Organizations/Accomplishments/Upcoming Projects

Previous Organizations: 

  • Columbia University

Accomplishments:

  • Fulbright Specialist Roster, J. William Fulbright Foreign Scholarship Board, US Department of State Bureau of Education and Cultural Affairs and Council for International Exchange of Scholars, Four Years, 2022-2026

  • The 2022 Chancellor-Provost Award for Excellence in Cross-Disciplinary Research, Rutgers University

  • The 2021 Provost Award for Excellence in Service, Rutgers University

Upcoming Projects:

  • Fellows in Racial Justice Learning Community

  • Healing Fusions

ISGRJ Project: Viral/Vital Conditions: Living in a World Increasingly Shaped by Multiple Meanings of Virality

Viral/Vital Conditions is an invitation/provocation for the Rutgers University community, featuring veterans, academics, activists, and artists engaged in deepening our collective understanding of the current COVID-19 pandemic in the context of earlier pandemic outbreaks such as HIV/AIDS and Monkeypox. We will examine the long-historical dimensions and practicality of living in a world increasingly shaped by multiple meanings of "virality:" how do people, communities, and systems learn from previous experiences? What are the politics of race, class, materiality, and representation in fashioning capacious futures for the most vulnerable among us?

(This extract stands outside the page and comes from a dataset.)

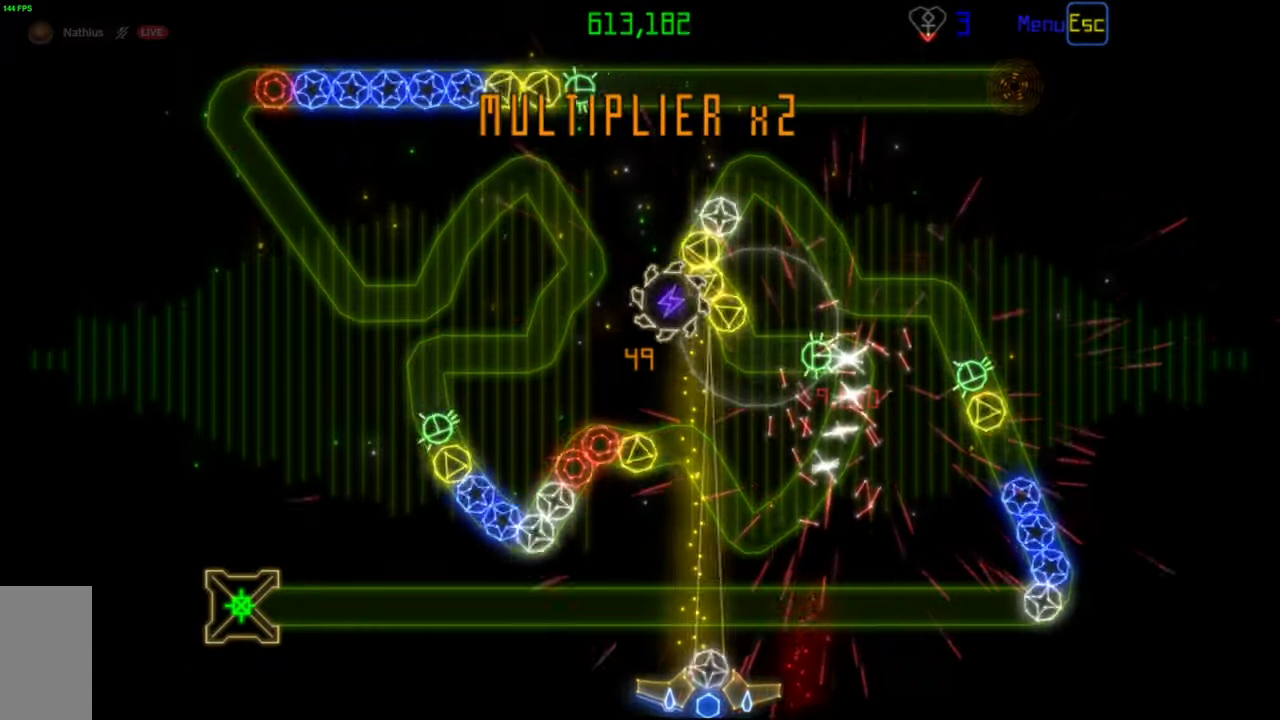
{"keys": [], "mouse": [], "events": []}
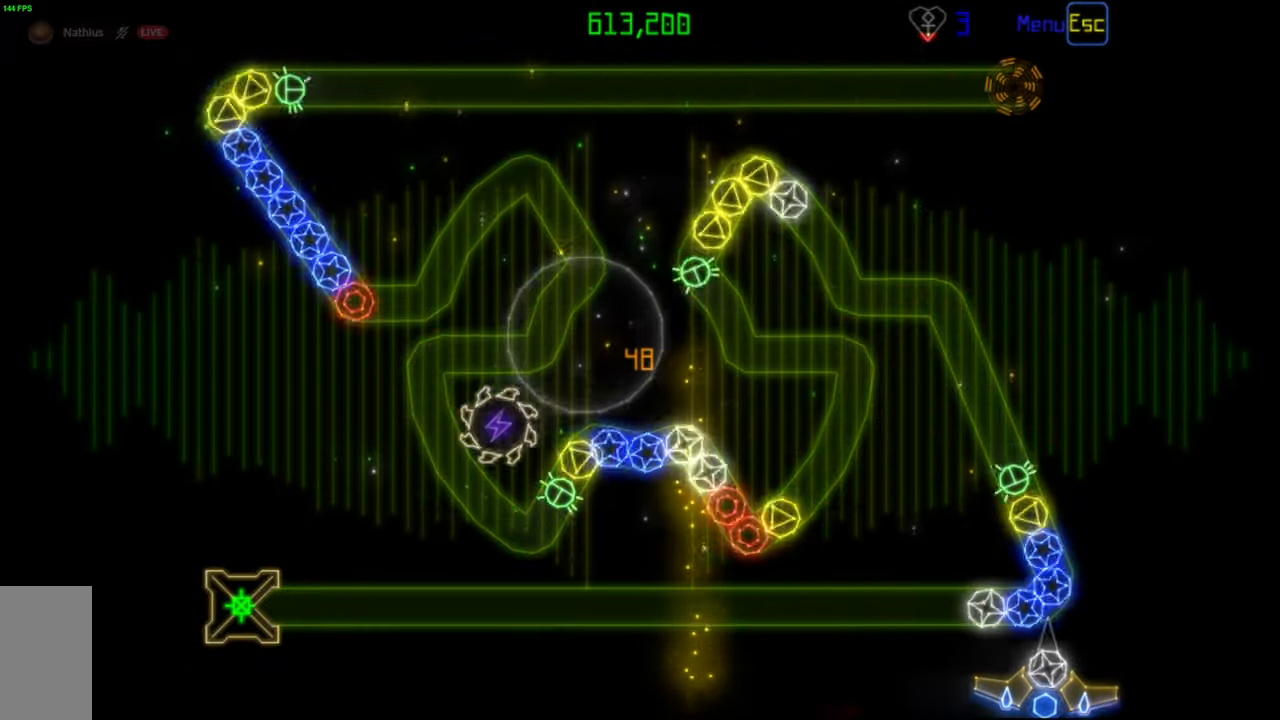
{"keys": [], "mouse": [], "events": [[33, "mouse_right", "down"], [133, "mouse_left", "down"], [150, "mouse_right", "up"], [233, "mouse_left", "up"]]}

The events in the Viral/Vital Series aim to bring attention to these interconnections and bridges linking our past and present for the sake of drawing lessons towards viable futures for all. 

https://globalracialjustice.rutgers.edu/news/viralvital-conditions-article-spring-2023

ISGRJ Project: Fellows in Racial Justice Learning Community (RAJU)

The Fellows in Racial Justice (RAJU) at the ISGRJ at Rutgers University is a new, cross-campus, intellectual learning community which aims to identify, accompany and mentor generations of life-long intellectual activists in racial justice.  

This project will center and maximize the intellectual capital and cultural resources of students, many of whom have been systematically disenfranchised and excluded from knowledge production and centers of power.  

The RAJU fellows will learn and pursue projects to renew, enrich, and maximize on-going racial justice efforts on campus to impact social change locally and globally.